**DESCRIPTION OF THE TASK**
A faithful copy of all the records is needed, with the pictures omitted.

(Beginning of LISTED ENTRIES)

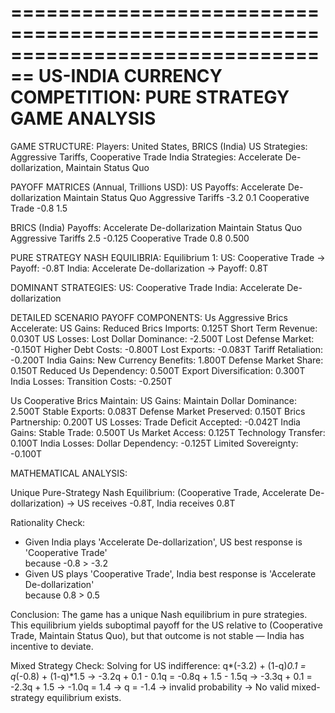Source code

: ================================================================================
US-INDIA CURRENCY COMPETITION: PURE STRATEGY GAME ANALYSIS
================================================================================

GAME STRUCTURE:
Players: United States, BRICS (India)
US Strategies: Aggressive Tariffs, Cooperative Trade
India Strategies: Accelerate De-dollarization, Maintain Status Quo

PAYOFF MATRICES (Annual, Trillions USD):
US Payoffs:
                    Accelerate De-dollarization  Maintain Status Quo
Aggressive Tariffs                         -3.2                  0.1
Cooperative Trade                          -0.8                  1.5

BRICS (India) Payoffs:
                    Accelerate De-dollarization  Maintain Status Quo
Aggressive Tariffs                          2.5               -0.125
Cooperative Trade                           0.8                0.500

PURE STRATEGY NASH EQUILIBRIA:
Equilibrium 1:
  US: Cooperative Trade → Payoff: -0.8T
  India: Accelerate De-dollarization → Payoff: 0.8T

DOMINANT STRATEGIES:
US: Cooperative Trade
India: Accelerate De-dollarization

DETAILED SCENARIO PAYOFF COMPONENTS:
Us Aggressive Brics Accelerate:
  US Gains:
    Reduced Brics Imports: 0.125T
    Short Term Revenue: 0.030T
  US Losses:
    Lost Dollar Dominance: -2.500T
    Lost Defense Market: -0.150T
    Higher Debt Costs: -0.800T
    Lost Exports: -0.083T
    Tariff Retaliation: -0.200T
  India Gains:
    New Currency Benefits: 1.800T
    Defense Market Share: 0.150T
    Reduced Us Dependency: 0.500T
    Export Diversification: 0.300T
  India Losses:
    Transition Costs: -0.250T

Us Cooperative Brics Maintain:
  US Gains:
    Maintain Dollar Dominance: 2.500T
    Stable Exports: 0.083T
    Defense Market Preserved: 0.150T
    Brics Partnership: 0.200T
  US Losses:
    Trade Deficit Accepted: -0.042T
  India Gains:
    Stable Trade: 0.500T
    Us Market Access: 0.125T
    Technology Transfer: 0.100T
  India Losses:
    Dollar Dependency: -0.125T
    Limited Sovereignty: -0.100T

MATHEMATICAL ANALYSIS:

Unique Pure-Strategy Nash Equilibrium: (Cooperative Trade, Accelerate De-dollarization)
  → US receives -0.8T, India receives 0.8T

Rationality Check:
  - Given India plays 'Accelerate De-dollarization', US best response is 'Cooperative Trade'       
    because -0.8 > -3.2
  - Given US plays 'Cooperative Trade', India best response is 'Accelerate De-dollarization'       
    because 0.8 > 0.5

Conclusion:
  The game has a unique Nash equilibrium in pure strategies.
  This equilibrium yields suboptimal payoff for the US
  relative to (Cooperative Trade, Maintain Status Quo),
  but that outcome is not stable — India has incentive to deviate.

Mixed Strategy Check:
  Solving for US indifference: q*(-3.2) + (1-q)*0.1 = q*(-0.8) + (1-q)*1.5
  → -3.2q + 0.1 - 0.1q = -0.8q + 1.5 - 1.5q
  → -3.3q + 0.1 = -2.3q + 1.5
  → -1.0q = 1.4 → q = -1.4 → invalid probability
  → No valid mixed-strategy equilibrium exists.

(End of LISTED ENTRIES)

**WORKED SOLUTION**
Source code

: ================================================================================
US-INDIA CURRENCY COMPETITION: PURE STRATEGY GAME ANALYSIS
================================================================================

GAME STRUCTURE:
Players: United States, BRICS (India)
US Strategies: Aggressive Tariffs, Cooperative Trade
India Strategies: Accelerate De-dollarization, Maintain Status Quo

PAYOFF MATRICES (Annual, Trillions USD):
US Payoffs:
                    Accelerate De-dollarization  Maintain Status Quo
Aggressive Tariffs                         -3.2                  0.1
Cooperative Trade                          -0.8                  1.5

BRICS (India) Payoffs:
                    Accelerate De-dollarization  Maintain Status Quo
Aggressive Tariffs                          2.5               -0.125
Cooperative Trade                           0.8                0.500

PURE STRATEGY NASH EQUILIBRIA:
Equilibrium 1:
  US: Cooperative Trade → Payoff: -0.8T
  India: Accelerate De-dollarization → Payoff: 0.8T

DOMINANT STRATEGIES:
US: Cooperative Trade
India: Accelerate De-dollarization

DETAILED SCENARIO PAYOFF COMPONENTS:
Us Aggressive Brics Accelerate:
  US Gains:
    Reduced Brics Imports: 0.125T
    Short Term Revenue: 0.030T
  US Losses:
    Lost Dollar Dominance: -2.500T
    Lost Defense Market: -0.150T
    Higher Debt Costs: -0.800T
    Lost Exports: -0.083T
    Tariff Retaliation: -0.200T
  India Gains:
    New Currency Benefits: 1.800T
    Defense Market Share: 0.150T
    Reduced Us Dependency: 0.500T
    Export Diversification: 0.300T
  India Losses:
    Transition Costs: -0.250T

Us Cooperative Brics Maintain:
  US Gains:
    Maintain Dollar Dominance: 2.500T
    Stable Exports: 0.083T
    Defense Market Preserved: 0.150T
    Brics Partnership: 0.200T
  US Losses:
    Trade Deficit Accepted: -0.042T
  India Gains:
    Stable Trade: 0.500T
    Us Market Access: 0.125T
    Technology Transfer: 0.100T
  India Losses:
    Dollar Dependency: -0.125T
    Limited Sovereignty: -0.100T

MATHEMATICAL ANALYSIS:

Unique Pure-Strategy Nash Equilibrium: (Cooperative Trade, Accelerate De-dollarization)
  → US receives -0.8T, India receives 0.8T

Rationality Check:
  - Given India plays 'Accelerate De-dollarization', US best response is 'Cooperative Trade'       
    because -0.8 > -3.2
  - Given US plays 'Cooperative Trade', India best response is 'Accelerate De-dollarization'       
    because 0.8 > 0.5

Conclusion:
  The game has a unique Nash equilibrium in pure strategies.
  This equilibrium yields suboptimal payoff for the US
  relative to (Cooperative Trade, Maintain Status Quo),
  but that outcome is not stable — India has incentive to deviate.

Mixed Strategy Check:
  Solving for US indifference: q*(-3.2) + (1-q)*0.1 = q*(-0.8) + (1-q)*1.5
  → -3.2q + 0.1 - 0.1q = -0.8q + 1.5 - 1.5q
  → -3.3q + 0.1 = -2.3q + 1.5
  → -1.0q = 1.4 → q = -1.4 → invalid probability
  → No valid mixed-strategy equilibrium exists.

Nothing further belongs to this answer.